• **CHALLENGE**:
Copy every line of the rows below word for word, leaving out the pictures.

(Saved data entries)
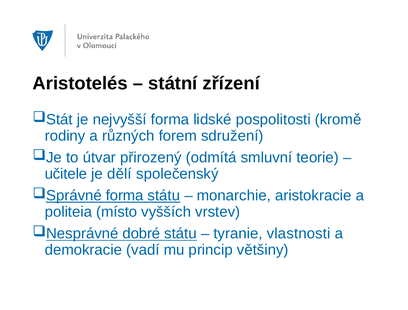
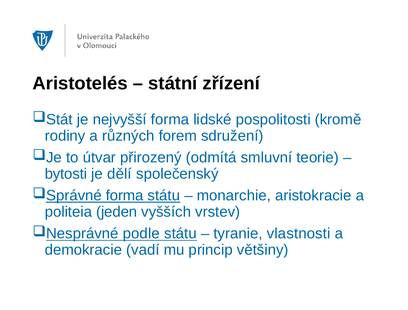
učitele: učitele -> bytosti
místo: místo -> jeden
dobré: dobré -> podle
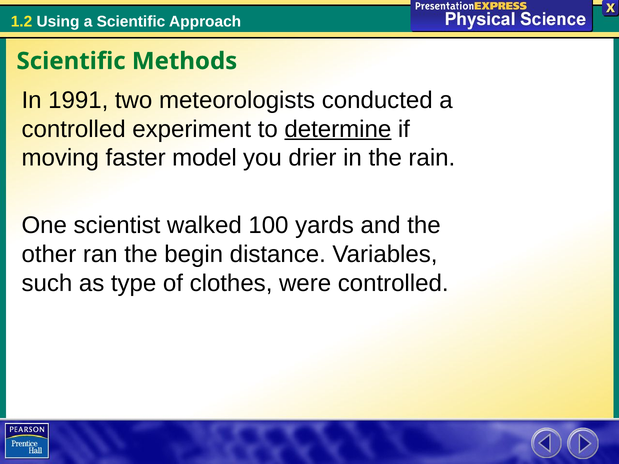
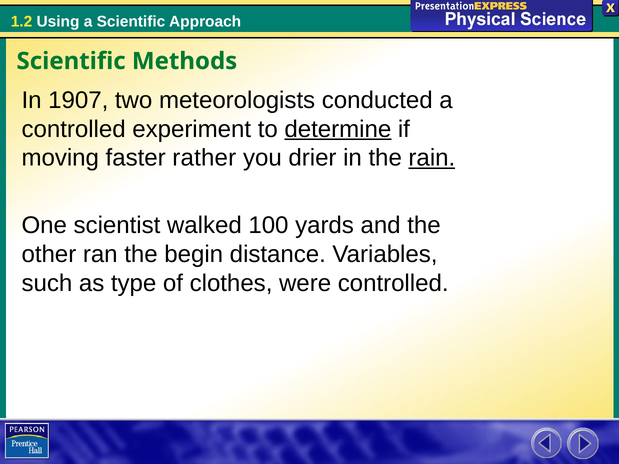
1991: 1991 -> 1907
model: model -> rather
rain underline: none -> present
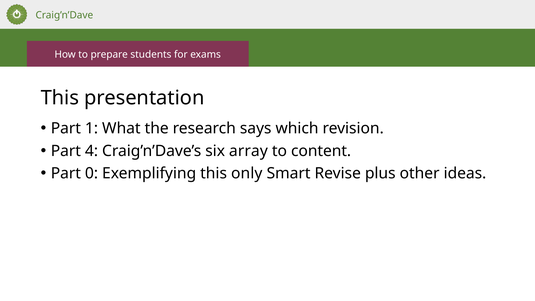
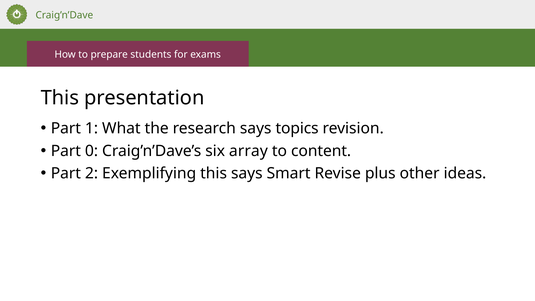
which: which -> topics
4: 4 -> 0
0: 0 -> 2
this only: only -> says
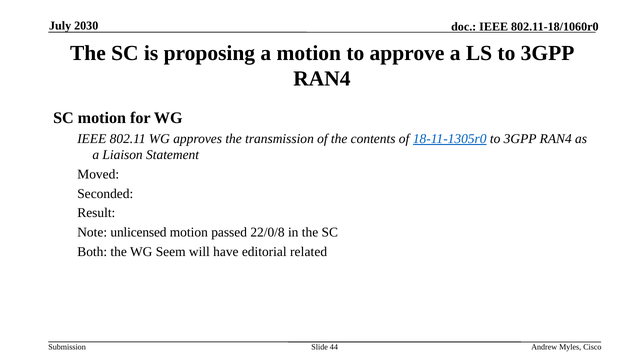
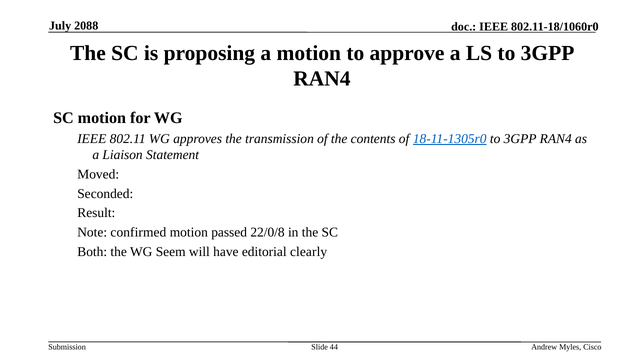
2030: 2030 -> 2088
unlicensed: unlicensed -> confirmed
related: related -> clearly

• **WRITTEN ANSWER**:
učitele: učitele -> bytosti
místo: místo -> jeden
dobré: dobré -> podle
1991: 1991 -> 1907
model: model -> rather
rain underline: none -> present
which: which -> topics
4: 4 -> 0
0: 0 -> 2
this only: only -> says
2030: 2030 -> 2088
unlicensed: unlicensed -> confirmed
related: related -> clearly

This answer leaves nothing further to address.